日本の融資による複数の石炭火力発電所事業が、現在ベトナムとアジアで進行している。バンフォン1石炭火力発電所事業は、これらの事業の汚染度の高さがよくわかる典型的な例だ。
最近融資が承認された同事業は、日本では建設できないレベルの汚染をもたらす技術を使用する予定である。これは周辺地域で暮らす人々にとって何を意味するのか? 国際環境NGOグリーンピースの国際大気汚染ユニットは本日、同事業の健康影響に関する報告書を発表し、その答えを明らかにした。
汚染度が高い旧式技術
住友商事が出資するバンフォン1石炭火力発電所事業は汚染度が高い旧式技術を使用する予定であり、日本、韓国、中国の平均的な新規石炭火力発電所よりも最大で9倍もの汚染物質を発生させる。
この汚染物質の排出はベトナムの人々にとって何を意味するのか? 報告書は、同事業計画の大気質、毒性および健康影響の詳細な分析を行い、以下の内容を明らかにした。
#1: 排出量の増加は有毒粒子と二酸化窒素(NO2)のレベルを上昇させ、成人の脳卒中、肺がん、心臓病および呼吸器疾患、さらに子どもの呼吸器感染症の危険性を高め、その結果、早期死亡を招く。バンフォン1石炭火力発電所事業からの排出は、PM 2.5および二酸化窒素への曝露による年間約60人の早期死亡をもたらす可能性が高い。設備稼働期間30年間では、約1900人の早期死亡が予測されます。
#2: 調査対象の発電所からの排出によって、推定1万人が世界保健機関が定める限度を超える濃度の二酸化硫黄(SO2)にさらされることになる。この曝露は、特に子ども、高齢者およびすでに呼吸器疾患を患う人々などの脆弱な立場にある人々にとって、急性呼吸器症状を引き起こす重大な危険性がある。
#3: バンフォン1石炭火力発電所事業からの排出は酸性雨を引き起こし、作物や土壌に影響を与え、ヒ素、ニッケル、クロム、鉛、水銀などの有毒な重金属の降下物も発生させる。同事業からの排出により、年間で合計約15kgの水銀が地上に堆積すると予測される。堆積が予測される地域の37%は農地であり、稲作がメチル水銀を吸収する可能性があるため重大な危険性である。
強制移転
地元住民らは、冷却水の放出による近隣のバンフォン湾の魚への影響と石炭灰の緩和について心配していると、ベトナムのコミュニティ組織に伝えている。発電所の予定地に住んでいた住民らは移転させられたが、農民や近海の漁民の代替生計手段はほとんど考えられていないと、これらの組織は報告している。

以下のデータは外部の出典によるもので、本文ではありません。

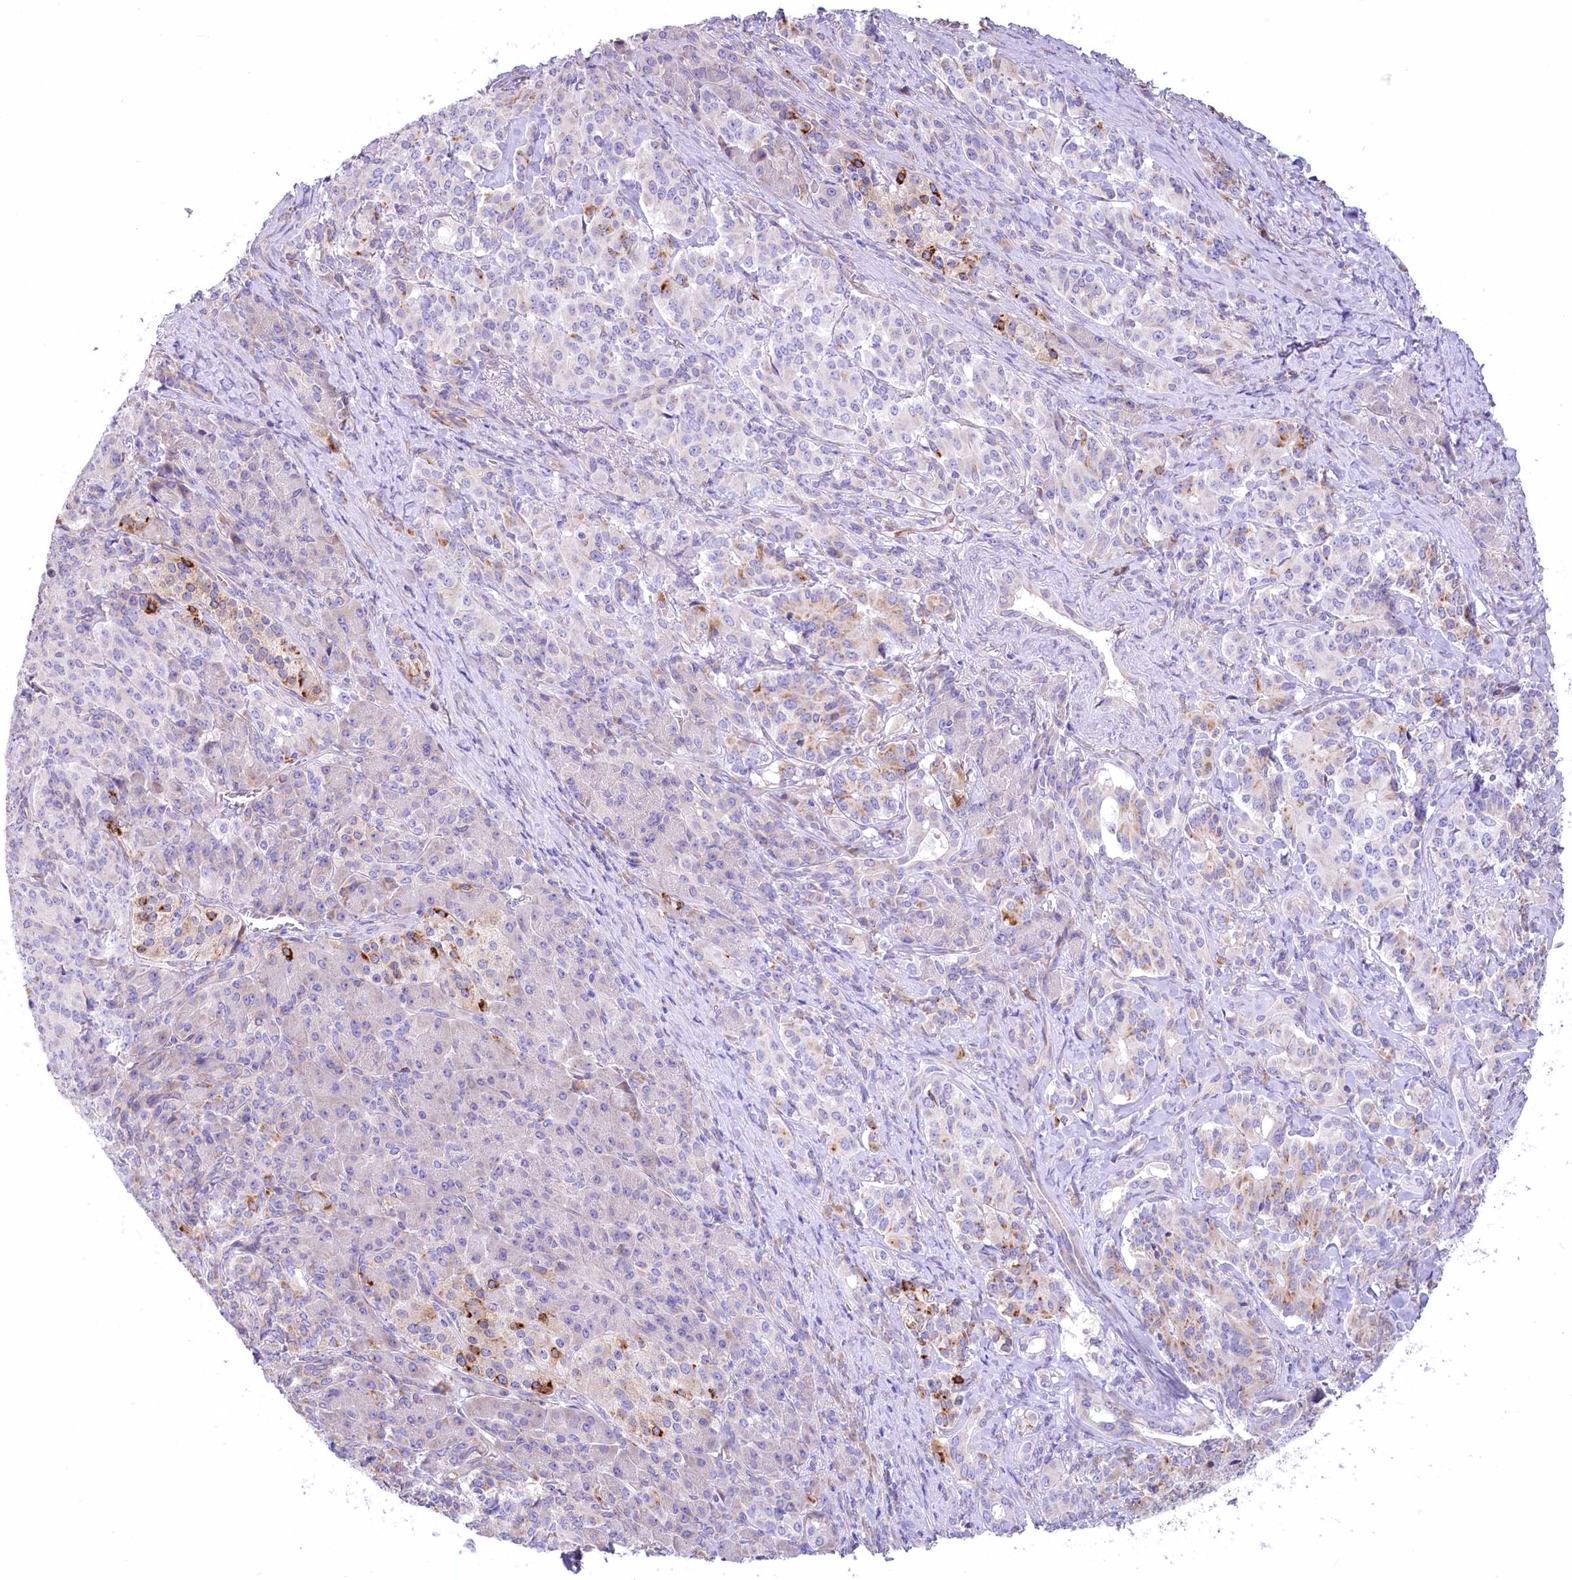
{"staining": {"intensity": "negative", "quantity": "none", "location": "none"}, "tissue": "pancreatic cancer", "cell_type": "Tumor cells", "image_type": "cancer", "snomed": [{"axis": "morphology", "description": "Adenocarcinoma, NOS"}, {"axis": "topography", "description": "Pancreas"}], "caption": "Immunohistochemistry (IHC) photomicrograph of human pancreatic cancer stained for a protein (brown), which reveals no staining in tumor cells.", "gene": "STT3B", "patient": {"sex": "female", "age": 74}}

AFP通信によると、石炭火力発電所建設のためにベトナム当局は99歳のカさんを立ち退かせ、家屋を取り壊した。当局が提供した土地は農業に適さないため、カさんは立ち退きを拒否している。
誰が事業に資金を提供しているのか?
国際協力銀行、三菱UFJフィナンシャルグループ(MUFG)、三井住友銀行(SMBC)、みずほフィナンシャルグループ、三井住友信託銀行(SMTB)、DBS銀行、OCBCが、2019年4月19日に同事業の融資契約を締結している。
汚染度の高いバンフォン1石炭火力発電所事業に融資する住友商事と銀行らは、前述の健康影響に対して責任があり、責任を負わなければならない。